プロトタイピングでは,要件・機能定義をまとめてモックアップを作り,検証とフィードバックを行う。⁠UIと機能定義がアプリの成功の半分を握っている⁠とし,本実装を始める前に検証モデルを制作して,最終的なUIの仕様を決めていくことは重要だとした。このフェーズで深津氏は,ポリシーとして「iPhoneアプリはマニュアルもなく,すぐ使えなければならない。機能が複雑だとあまり使ってもらえない」とし,アプリの目的と使い方を明確にするために,⁠機能をどこまで減らせるか?⁠そして,⁠使う可能性のすくない機能はいらない⁠と語った。事実,氏のアプリは非常に洗練されたUIと使いやすさでとりわけ評価が高く,⁠引き算の美学⁠を感じさせる。

深津氏はUIの実装を考慮する上で,ペーパープロトタイピングを行っているという。ペーパープロトタイピングとは,PhotoshopやIDEによるモックアップを制作せず,紙とペンでプロトタイプを作ることだ。

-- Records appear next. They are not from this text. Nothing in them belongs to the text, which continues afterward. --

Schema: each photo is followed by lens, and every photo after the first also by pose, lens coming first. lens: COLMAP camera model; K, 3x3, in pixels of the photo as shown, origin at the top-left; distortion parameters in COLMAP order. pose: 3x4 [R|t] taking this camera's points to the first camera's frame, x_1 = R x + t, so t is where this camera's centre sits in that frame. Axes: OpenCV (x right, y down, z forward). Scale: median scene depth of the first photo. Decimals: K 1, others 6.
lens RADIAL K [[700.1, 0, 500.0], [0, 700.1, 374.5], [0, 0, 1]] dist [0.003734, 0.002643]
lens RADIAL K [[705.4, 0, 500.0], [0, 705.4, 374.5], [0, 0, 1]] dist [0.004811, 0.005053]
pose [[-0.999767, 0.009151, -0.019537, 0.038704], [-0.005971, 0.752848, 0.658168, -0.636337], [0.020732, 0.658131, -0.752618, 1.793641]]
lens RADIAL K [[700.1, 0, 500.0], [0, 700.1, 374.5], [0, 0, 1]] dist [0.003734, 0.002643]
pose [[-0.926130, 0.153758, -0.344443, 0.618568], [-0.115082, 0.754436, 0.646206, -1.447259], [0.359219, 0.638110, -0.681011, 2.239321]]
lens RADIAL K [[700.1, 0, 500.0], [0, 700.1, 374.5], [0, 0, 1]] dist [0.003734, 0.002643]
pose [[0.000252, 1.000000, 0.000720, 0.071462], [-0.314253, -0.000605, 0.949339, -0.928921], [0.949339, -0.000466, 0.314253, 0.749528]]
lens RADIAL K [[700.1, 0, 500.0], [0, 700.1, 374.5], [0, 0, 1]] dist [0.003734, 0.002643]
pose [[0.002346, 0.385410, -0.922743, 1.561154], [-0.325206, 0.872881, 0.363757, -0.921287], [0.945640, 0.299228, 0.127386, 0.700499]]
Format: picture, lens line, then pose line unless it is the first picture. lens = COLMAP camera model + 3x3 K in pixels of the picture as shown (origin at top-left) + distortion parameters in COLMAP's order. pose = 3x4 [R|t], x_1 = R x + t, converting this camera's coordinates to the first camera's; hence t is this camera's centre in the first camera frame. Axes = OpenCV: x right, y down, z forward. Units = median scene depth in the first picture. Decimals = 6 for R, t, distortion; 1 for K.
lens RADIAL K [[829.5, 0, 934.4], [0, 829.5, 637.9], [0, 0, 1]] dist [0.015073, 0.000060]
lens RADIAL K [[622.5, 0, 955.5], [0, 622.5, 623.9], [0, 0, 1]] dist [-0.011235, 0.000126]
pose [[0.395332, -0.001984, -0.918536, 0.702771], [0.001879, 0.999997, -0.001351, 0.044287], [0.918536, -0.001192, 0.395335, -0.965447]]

その理由として,氏は⁠タッチUIはPCでは検証できない⁠とし,⁠PCの画面でデザインしてもそれが有効なデザインかどうかの保証はまったくない」と語った。実際にiPhone画面ぴったりの付箋を貼り付け,ペンでUIを描き使用感を試すことで,使いやすさや不便なところがないかチェックでき,PCでデザインするよりもはるかにスピーディーに検証することができるという。

iPhone画面に付箋を貼り付けたペーパープロトタイピング

iPhone画面に付箋を貼り付けたペーパープロトタイピング

iPhoneアプリ実装後の画面

iPhoneアプリ実装後の画面

対照的に,実装のフェーズの解説は,プログラムレベルとビジュアルレベルの実装を,⁠超がんばる⁠の一言でまとめた。そのためには,実装に至る前のプロトタイピングまでの段階で,UIの問題点や実装した後で出てくるであろう問題を予め埋めておくことが重要だとした。一通りの実装後,TiltShift Generatorでは,漏洩やライバルに情報が流れることを気にせずベータテストを早い段階で行い,できる限り様々な分野にフィードバックを貰い,今まで拾いきれなかった最終的な問題をできるだけ早く回収・修正できるようにしたという。

公開のフェーズでは,審査,リジェクト,そしてプロモーションについて解説。Apple独特の⁠審査⁠についてのノウハウを惜しみなく紹介した。氏曰く,⁠アップルに喧嘩を売りすぎない⁠ことがポイントだという。プロモーションでは,⁠リリース日のコントロール⁠の重要性や,⁠いかに露出を確保するか”,⁠App Store依存からの脱却⁠に着目し,⁠僕たちWebの人たちは,その重要性さえ理解していれば,ある程度対策をとることができるのではないか」と語った。

このセッションでは,Flashユーザーがどこに注意してiPhoneアプリ開発に進めばいいか,丁寧に道案内がおこなわれた。そのひとつひとつのプロセスは,非常に考え込まれ目的と理由が明確であり,効果的かつ高効率で無駄がひとつもなく美しい。深津氏が真のプロフェッショナルだと評価される,その所以を垣間見ることができた貴重なセッションだった。